By Leo Bankersen
Uncle Boonmee Who Can Recall His Past Lives, this year's surprise Golden Palm winner, will get its first Dutch screening at the new festival World Cinema Amsterdam next weekend. The Cannes jury had caused some noise with this choice even among critics. After all, was this ghost story by the Thai filmmaker with the unpronounceable name now a dull and obscure film, or rather a cinematic masterpiece?
Both qualifications, incidentally, put you on the wrong track. Apichatpong Weerasethakul tells the story of a man who travels to his old home on the edge of the Thai jungle to spend his last days there. As has been the case in Weerasethakul's previous work, events rippling along unremarkably and unsuspectingly at first, until suddenly there is a magical twist that is difficult to interpret. At least for viewers who, conditioned by American-style mystery films, expect that there will be a logical explanation anyway.

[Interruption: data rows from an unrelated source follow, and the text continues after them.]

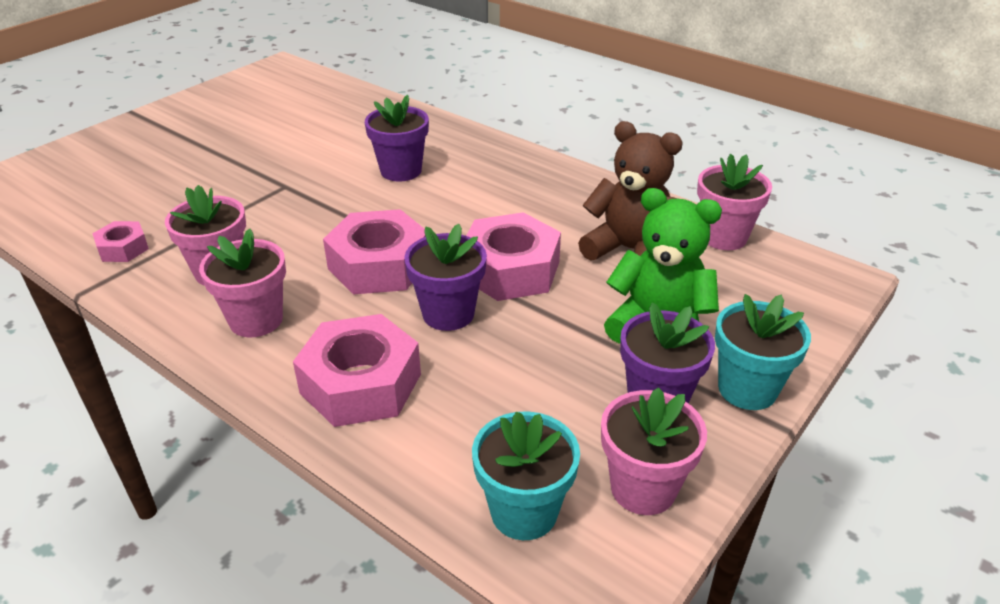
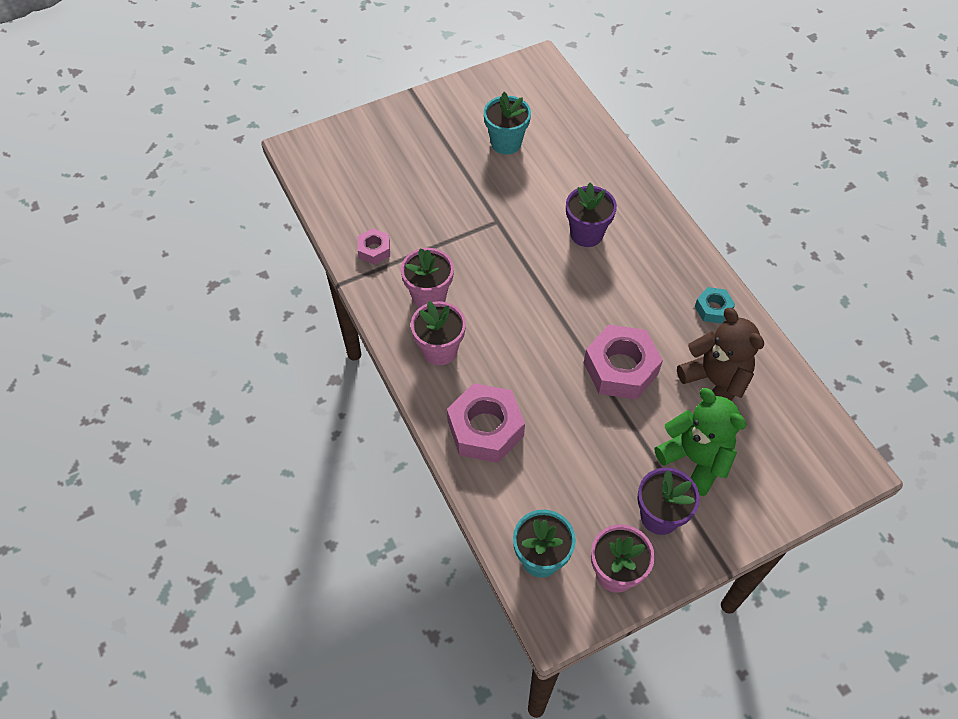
camera: 25 degrees right, 20 degrees up
pink nut [323,209,426,294] -> none
purple flower pot [404,224,487,331] -> none
pink flower pot [697,154,772,250] -> none
turquoise flower pot [715,294,811,410] -> turquoise flower pot moved to [484,92,531,155]
none -> turquoise nut [695,287,735,324]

In Uncle Boonmee, the ghost of his deceased wife and his son turned into a monkey calmly slide in at dinner, and we have to make do with that. You can at least take it as a touching metaphor about saying goodbye, though that still leaves that curious episode in which a princess is satisfied by a catfish. Still, that too is something I wouldn't have wanted to miss.

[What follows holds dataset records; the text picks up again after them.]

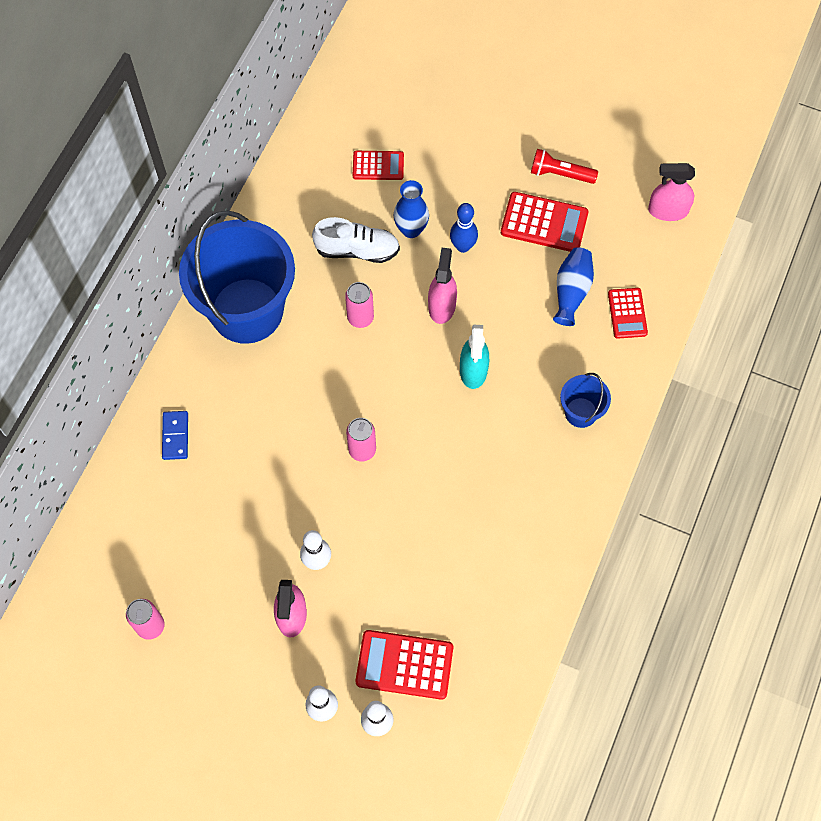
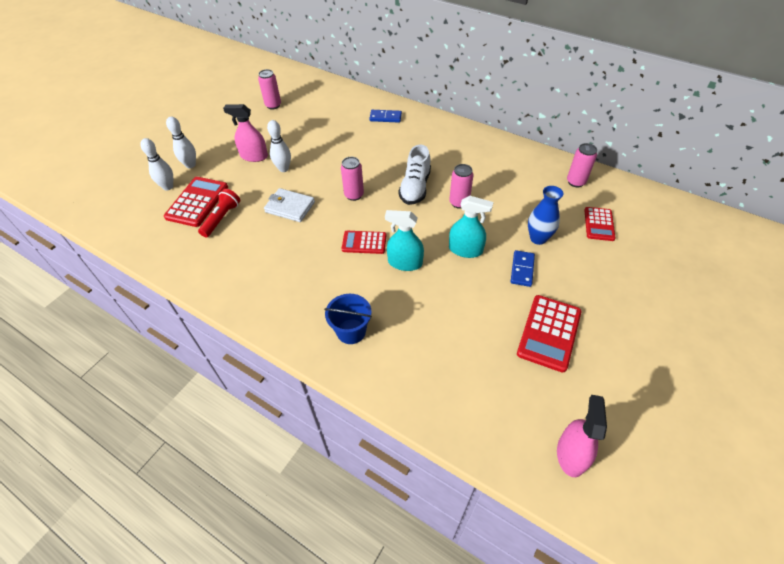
camera: 100 degrees right, 15 degrees down
blue bucket [179,210,295,344] -> none
white shoe [312,217,400,263] -> white shoe moved to [398,144,431,205]
pink spray bottle [428,247,457,324] -> turquoise spray bottle [449,196,493,258]
blue bowling pin [450,203,478,253] -> blue domino [511,250,535,287]
red flashlight [531,149,598,184] -> red flashlight moved to [198,189,240,238]
blue vase [553,247,594,326] -> none
red calculator [608,288,648,339] -> red calculator moved to [341,231,386,254]
none -> white wallet [264,188,315,222]
none -> pink can [567,143,597,187]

Those who have followed Weerasethakul a little know, by the way, that this is not new territory for him. He made his debut back in 2000 with the documentary Mysterious Object at Noon. He has the compatriots he portrays in it make up a chain story in which very strange things are also already happening.
World Cinema Amsterdam will take place from 12 - 22 August at Rialto, Amsterdam. The programme features the best films from Asia, Africa and Latin America, with this year Mexico receiving special attention. Part of the programme can also be seen in The Hague, Utrecht, Eindhoven and Arnhem.